The changes are more modest than those Bernanke has long championed. Bernanke has argued for years that a central bank ought to announce an official “inflation target” that would be a basis for Fed policy.
The announcement marked a compromise among Fed policymakers, who have spent more than a year deliberating over how to improve communication with the public.
“It actually marks the introduction of inflation-targeting lite,” Paul Ashworth, senior US economist for Capital Economics, wrote in a research note to clients.
That represents a significant departure from the practices of Alan Greenspan, who reigned over the Fed from 1987 to early 2006.
Greenspan staunchly opposed all proposals for “inflation targeting”, contending that explicit public commitments would limit the Fed’s ability to respond nimbly to unexpected developments.
Bernanke, a leading expert on monetary policy at Princeton University before he came to Washington, argued that an inflation target would make a central bank more open, more predictable and more accountable to the public. In the long run, he argued, greater openness would make monetary policy more effective.
The changes announced on Wednesday mark the latest step in the Fed’s slow but striking transformation towards openness.
Until 1994, the Fed did not even announce its decisions to raise or lower interest rates; investors and journalists had to infer the decision by watching for changes in the overnight federal funds rate.
It was only in 2000 that the Fed began issuing statements after every policy meeting about the balance of risks between higher inflation and slower growth. And it was not until 2002 that it published a roll call of how each member of the policy-setting committee voted.
The Fed is one of the few major central banks that does not announce a specific target for inflation. The European Central Bank, the Bank of England and the Bank of Canada have adopted the practice in one form or another.
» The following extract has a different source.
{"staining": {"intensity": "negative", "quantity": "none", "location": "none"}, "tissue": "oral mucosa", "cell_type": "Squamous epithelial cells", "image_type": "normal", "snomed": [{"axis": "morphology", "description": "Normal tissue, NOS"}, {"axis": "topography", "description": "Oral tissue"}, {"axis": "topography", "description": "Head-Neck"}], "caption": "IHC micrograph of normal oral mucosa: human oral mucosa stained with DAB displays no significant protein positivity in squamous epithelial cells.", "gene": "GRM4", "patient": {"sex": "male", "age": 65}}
Alan S. Blinder, an economics professor at Princeton and a former Fed vice-chairman, said the Fed should have moved more decisively.
“If you are a big believer in transparency, which I am, it’s incremental,” Blinder said. “If I had my druthers, the Fed would be giving out a forecast eight times a year.”
But Bernanke announced other changes that could shed far more light on the Fed’s internal debates.
Starting with the next forecast, to be released Tuesday along with minutes from the last policy meeting, the Fed will include a detailed “narrative” about how policymakers see the forces that will be shaping the economy.
As is the case now, the new forecasts will actually be a collection of forecasts from the presidents of the Fed’s 12 regional banks and from the central bank’s governors, who sit on the Federal Reserve Board. The so-called central tendency forecast is an amalgam of the highest and lowest estimates.
But the new forecast will describe in more detail areas of uncertainty in the outlook. And it will include charts showing the exact distribution of policymakers’ forecasts for growth, inflation and unemployment. It will also include a comparison between the current projections and those from the previous quarter.
In a tacit acknowledgement of some critics, Bernanke also announced that the Fed forecasts would include the overall rate of inflation, not just the core rate that excludes volatile prices for food and energy.
Fed officials have long argued that core inflation is a more meaningful measure of the true trend in inflation.
But critics have said the core rate is meaningless to ordinary consumers, who have to grapple with the soaring costs for petrol and food.